• _The problem_: Reproduce the data below line for line, word for word, leaving out the pictures.
begin
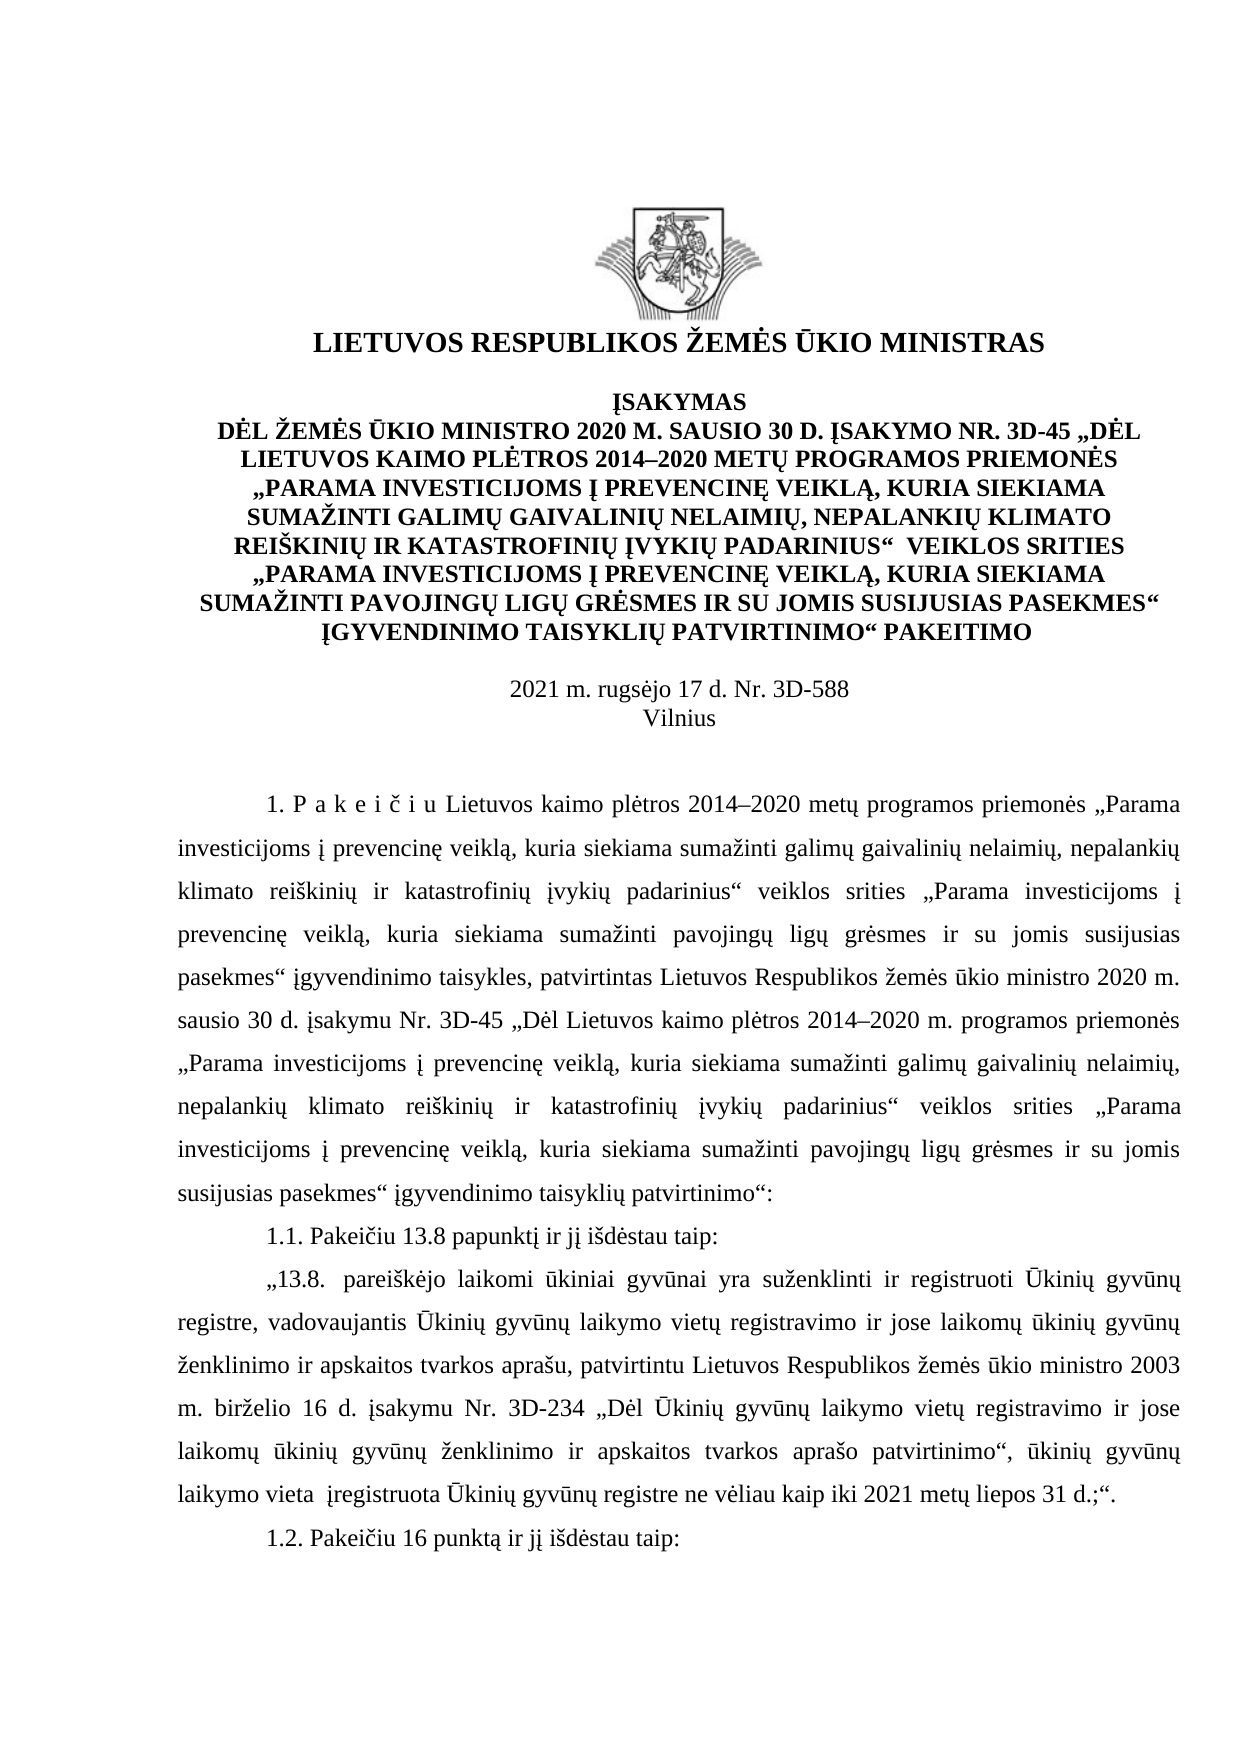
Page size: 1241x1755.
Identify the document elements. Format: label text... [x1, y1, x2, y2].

text LIETUVOS RESPUBLIKOS ŽEMĖS ŪKIO MINISTRAS [177, 325, 1181, 358]
text 1. P a k e i č i u Lietuvos kaimo plėtros 2014–2020 metų programos priemonės „Parama investicijoms į prevencinę veiklą, kuria siekiama sumažinti galimų gaivalinių nelaimių, nepalankių klimato reiškinių ir katastrofinių įvykių padarinius“ veiklos srities „Parama investicijoms į prevencinę veiklą, kuria siekiama sumažinti pavojingų ligų grėsmes ir su jomis susijusias pasekmes“ įgyvendinimo taisykles, patvirtintas Lietuvos Respublikos žemės ūkio ministro 2020 m. sausio 30 d. įsakymu Nr. 3D-45 „Dėl Lietuvos kaimo plėtros 2014–2020 m. programos priemonės „Parama investicijoms į prevencinę veiklą, kuria siekiama sumažinti galimų gaivalinių nelaimių, nepalankių klimato reiškinių ir katastrofinių įvykių padarinius“ veiklos srities „Parama investicijoms į prevencinę veiklą, kuria siekiama sumažinti pavojingų ligų grėsmes ir su jomis susijusias pasekmes“ įgyvendinimo taisyklių patvirtinimo“: [177, 789, 1181, 1206]
text 1.1. Pakeičiu 13.8 papunktį ir jį išdėstau taip: [177, 1221, 1181, 1249]
text DĖL ŽEMĖS ŪKIO MINISTRO 2020 M. sausio 30 D. ĮSAKYMO NR. 3D-45 „DĖL LIETUVOS KAIMO PLĖTROS 2014–2020 METŲ PROGRAMOS PRIEMONĖS „PARAMA INVESTICIJOMS Į PREVENCINĘ VEIKLĄ, KURIA SIEKIAMA SUMAŽINTI GALIMŲ GAIVALINIŲ NELAIMIŲ, NEPALANKIŲ KLIMATO REIŠKINIŲ IR KATASTROFINIŲ ĮVYKIŲ PADARINIUS“ VEIKLOS SRITIES „PARAMA INVESTICIJOMS Į PREVENCINĘ VEIKLĄ, KURIA SIEKIAMA SUMAŽINTI PAVOJINGŲ LIGŲ GRĖSMES IR SU JOMIS SUSIJUSIAS PASEKMES“ ĮGYVENDINIMO TAISYKLIŲ PATVIRTINIMO“ PAKEITIMO [177, 416, 1181, 646]
text Vilnius [177, 703, 1181, 732]
text 1.2. Pakeičiu 16 punktą ir jį išdėstau taip: [177, 1523, 1181, 1551]
text 2021 m. rugsėjo 17 d. Nr. 3D-588 [177, 674, 1181, 703]
text „13.8. pareiškėjo laikomi ūkiniai gyvūnai yra suženklinti ir registruoti Ūkinių gyvūnų registre, vadovaujantis Ūkinių gyvūnų laikymo vietų registravimo ir jose laikomų ūkinių gyvūnų ženklinimo ir apskaitos tvarkos aprašu, patvirtintu Lietuvos Respublikos žemės ūkio ministro 2003 m. birželio 16 d. įsakymu Nr. 3D-234 „Dėl Ūkinių gyvūnų laikymo vietų registravimo ir jose laikomų ūkinių gyvūnų ženklinimo ir apskaitos tvarkos aprašo patvirtinimo“, ūkinių gyvūnų laikymo vieta įregistruota Ūkinių gyvūnų registre ne vėliau kaip iki 2021 metų liepos 31 d.;“. [177, 1264, 1181, 1508]
text ĮSAKYMAS [177, 387, 1181, 416]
end
• _Result of the exercise_:
Page size: 1241x1755.
Identify the document elements. Format: label text... [x1, y1, x2, y2].

text LIETUVOS RESPUBLIKOS ŽEMĖS ŪKIO MINISTRAS [177, 325, 1181, 358]
text 1. P a k e i č i u Lietuvos kaimo plėtros 2014–2020 metų programos priemonės „Parama investicijoms į prevencinę veiklą, kuria siekiama sumažinti galimų gaivalinių nelaimių, nepalankių klimato reiškinių ir katastrofinių įvykių padarinius“ veiklos srities „Parama investicijoms į prevencinę veiklą, kuria siekiama sumažinti pavojingų ligų grėsmes ir su jomis susijusias pasekmes“ įgyvendinimo taisykles, patvirtintas Lietuvos Respublikos žemės ūkio ministro 2020 m. sausio 30 d. įsakymu Nr. 3D-45 „Dėl Lietuvos kaimo plėtros 2014–2020 m. programos priemonės „Parama investicijoms į prevencinę veiklą, kuria siekiama sumažinti galimų gaivalinių nelaimių, nepalankių klimato reiškinių ir katastrofinių įvykių padarinius“ veiklos srities „Parama investicijoms į prevencinę veiklą, kuria siekiama sumažinti pavojingų ligų grėsmes ir su jomis susijusias pasekmes“ įgyvendinimo taisyklių patvirtinimo“: [177, 789, 1181, 1206]
text 1.1. Pakeičiu 13.8 papunktį ir jį išdėstau taip: [177, 1221, 1181, 1249]
text DĖL ŽEMĖS ŪKIO MINISTRO 2020 M. sausio 30 D. ĮSAKYMO NR. 3D-45 „DĖL LIETUVOS KAIMO PLĖTROS 2014–2020 METŲ PROGRAMOS PRIEMONĖS „PARAMA INVESTICIJOMS Į PREVENCINĘ VEIKLĄ, KURIA SIEKIAMA SUMAŽINTI GALIMŲ GAIVALINIŲ NELAIMIŲ, NEPALANKIŲ KLIMATO REIŠKINIŲ IR KATASTROFINIŲ ĮVYKIŲ PADARINIUS“ VEIKLOS SRITIES „PARAMA INVESTICIJOMS Į PREVENCINĘ VEIKLĄ, KURIA SIEKIAMA SUMAŽINTI PAVOJINGŲ LIGŲ GRĖSMES IR SU JOMIS SUSIJUSIAS PASEKMES“ ĮGYVENDINIMO TAISYKLIŲ PATVIRTINIMO“ PAKEITIMO [177, 416, 1181, 646]
text Vilnius [177, 703, 1181, 732]
text 1.2. Pakeičiu 16 punktą ir jį išdėstau taip: [177, 1523, 1181, 1551]
text 2021 m. rugsėjo 17 d. Nr. 3D-588 [177, 674, 1181, 703]
text „13.8. pareiškėjo laikomi ūkiniai gyvūnai yra suženklinti ir registruoti Ūkinių gyvūnų registre, vadovaujantis Ūkinių gyvūnų laikymo vietų registravimo ir jose laikomų ūkinių gyvūnų ženklinimo ir apskaitos tvarkos aprašu, patvirtintu Lietuvos Respublikos žemės ūkio ministro 2003 m. birželio 16 d. įsakymu Nr. 3D-234 „Dėl Ūkinių gyvūnų laikymo vietų registravimo ir jose laikomų ūkinių gyvūnų ženklinimo ir apskaitos tvarkos aprašo patvirtinimo“, ūkinių gyvūnų laikymo vieta įregistruota Ūkinių gyvūnų registre ne vėliau kaip iki 2021 metų liepos 31 d.;“. [177, 1264, 1181, 1508]
text ĮSAKYMAS [177, 387, 1181, 416]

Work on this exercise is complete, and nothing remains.